Not all opioids produce pleasure and relieve pain. Naloxone and naltrexone, for example, simply enter the receptor site—displacing other opioids—and sit there. Naloxone is used to wake people up from opioid overdoses; naltrexone is used to make it pointless for people with opioid addiction to try to get high with another opioid.

But, despite the reduced supply of prescription opioids and community efforts to make current and potential users more wary of their risks, demand for these drugs persists.  And with pharmaceutical opioids in short supply, that demand is being met by abundant, cheap, and unpredictably potent street heroin.

Adaptive responses to challenges presented by addiction usually involve hope and action, and the opioid crisis is no exception.  This situation will become less threatening when we start taking full advantage of a major opportunity:  make treatment for active opioid addiction more accessible and more effective.  This can be done, but balance is critical.

No one disagrees with the need for effective treatment.  It reduces demand because individuals who enter addiction recovery generally stop using drugs.  Plus, if people in recovery were previously dealing drugs to finance their own habit, they stop supporting—and perhaps recruiting—other users.  (The brains of people in active addiction are biased toward decisions that continue drug use, even when it means acting opposite to the person’s own values.  Common behaviors associated with addiction include neglect of family, theft, and drug distribution.)  Future demand may also be curtailed when parents enter and continue in recovery because their children’s risk of addiction likely goes down.

People do disagree, however, about what the treatment of opioid addiction should include.  Advocates for “drug-free” treatment emphasize psychosocial (including behavioral) and spiritual tools for recovery.  Advocates for “medication-assisted” treatment (MAT) emphasize opioid medications, especially methadone and buprenorphine.  But the situation calls for balance, not dominance, by either point of view.

Research findings clearly demonstrate that many more individuals with opioid addiction stabilize with medication than without.  But a fraction of people succeeds by applying psychosocial and spiritual tools alone—and many if not most who succeed on medication also apply psychosocial and spiritual tools in addition to taking medication.  The two approaches are not mutually exclusive; they complement each other.

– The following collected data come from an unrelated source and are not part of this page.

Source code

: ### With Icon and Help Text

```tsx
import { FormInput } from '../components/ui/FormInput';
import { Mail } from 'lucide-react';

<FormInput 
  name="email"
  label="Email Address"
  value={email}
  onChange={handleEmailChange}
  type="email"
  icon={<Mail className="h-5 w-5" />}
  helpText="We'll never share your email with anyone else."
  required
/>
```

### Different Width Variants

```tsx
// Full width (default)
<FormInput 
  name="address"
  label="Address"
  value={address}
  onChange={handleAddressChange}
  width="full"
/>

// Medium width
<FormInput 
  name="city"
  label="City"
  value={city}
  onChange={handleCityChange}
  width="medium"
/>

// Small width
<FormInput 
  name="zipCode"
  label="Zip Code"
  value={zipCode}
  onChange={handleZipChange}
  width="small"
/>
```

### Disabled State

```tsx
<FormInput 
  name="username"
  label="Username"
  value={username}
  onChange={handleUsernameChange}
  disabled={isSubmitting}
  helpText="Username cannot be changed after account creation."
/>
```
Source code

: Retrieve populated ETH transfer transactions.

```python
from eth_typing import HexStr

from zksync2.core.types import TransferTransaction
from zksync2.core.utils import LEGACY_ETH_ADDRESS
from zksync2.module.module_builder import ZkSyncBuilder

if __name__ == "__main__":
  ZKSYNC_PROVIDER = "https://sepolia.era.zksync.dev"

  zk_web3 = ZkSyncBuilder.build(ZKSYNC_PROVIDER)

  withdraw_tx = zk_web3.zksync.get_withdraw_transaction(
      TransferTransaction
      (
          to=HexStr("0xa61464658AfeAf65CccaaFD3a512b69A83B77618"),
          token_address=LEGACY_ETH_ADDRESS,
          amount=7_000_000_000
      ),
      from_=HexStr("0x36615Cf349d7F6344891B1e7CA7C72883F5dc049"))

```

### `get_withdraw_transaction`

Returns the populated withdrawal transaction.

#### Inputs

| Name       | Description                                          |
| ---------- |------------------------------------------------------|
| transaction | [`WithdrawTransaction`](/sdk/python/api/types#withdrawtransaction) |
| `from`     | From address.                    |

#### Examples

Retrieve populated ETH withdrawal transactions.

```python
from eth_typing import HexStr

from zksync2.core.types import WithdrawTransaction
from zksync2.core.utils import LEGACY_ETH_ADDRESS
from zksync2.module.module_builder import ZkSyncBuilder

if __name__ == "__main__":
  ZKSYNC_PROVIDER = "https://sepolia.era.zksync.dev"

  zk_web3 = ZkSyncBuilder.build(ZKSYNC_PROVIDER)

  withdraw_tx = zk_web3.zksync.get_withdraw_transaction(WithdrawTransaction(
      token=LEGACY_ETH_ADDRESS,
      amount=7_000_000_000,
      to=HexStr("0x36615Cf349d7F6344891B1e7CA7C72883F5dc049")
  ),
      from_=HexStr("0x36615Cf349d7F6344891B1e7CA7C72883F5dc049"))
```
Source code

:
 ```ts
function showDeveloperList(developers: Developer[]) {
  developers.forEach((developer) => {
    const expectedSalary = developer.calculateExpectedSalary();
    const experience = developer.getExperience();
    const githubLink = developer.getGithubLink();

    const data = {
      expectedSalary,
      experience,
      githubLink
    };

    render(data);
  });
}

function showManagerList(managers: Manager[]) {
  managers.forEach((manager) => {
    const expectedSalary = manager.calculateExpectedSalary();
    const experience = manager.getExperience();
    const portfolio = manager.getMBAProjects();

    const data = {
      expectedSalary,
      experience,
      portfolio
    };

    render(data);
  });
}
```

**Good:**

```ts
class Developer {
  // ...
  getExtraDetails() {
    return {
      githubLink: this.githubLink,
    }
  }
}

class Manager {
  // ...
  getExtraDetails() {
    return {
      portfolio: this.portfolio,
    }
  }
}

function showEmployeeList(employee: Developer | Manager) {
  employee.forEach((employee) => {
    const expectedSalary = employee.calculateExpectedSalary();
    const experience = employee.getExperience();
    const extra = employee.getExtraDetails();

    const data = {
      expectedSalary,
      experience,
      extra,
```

We need to outgrow dichotomized treatment approaches and balance interventions with and without medication according to the needs of each patient.  Some parties will have to move beyond their belief that a medication-free state is the holy grail of recovery.  Others, especially those in need of treatment, will have to move beyond their belief that medication alone is sufficient for recovery.  We will all have to more completely accept addiction as a chronic disease and promote durations of medication management that are tailored to the individual.  A recovering person’s need for medication may be temporary or lifelong—no different than another person’s need for an antihypertensive or medication for diabetes.

MAT is a valuable treatment modality.  But it threatens to add to our problems with opioids if it fails to balance treatment accessibility with patient accountability.  Buprenorphine in particular is sometimes prescribed to individuals in early recovery at relatively high doses and with little patient accountability.  That is, appointments, urine drug tests, and medication callbacks are at best infrequent.  These lax practices have the unintended consequence of increasing the availability of buprenorphine (a popular drug of abuse, for example, among prison inmates) for misuse in the community.

Recovery is primarily an individual responsibility and treatment is primarily a professional responsibility.  Successful recovery, and therefore successful treatment, depends upon all concerned continuously making adjustments to maintain balance between clear-cut expectations and consequences.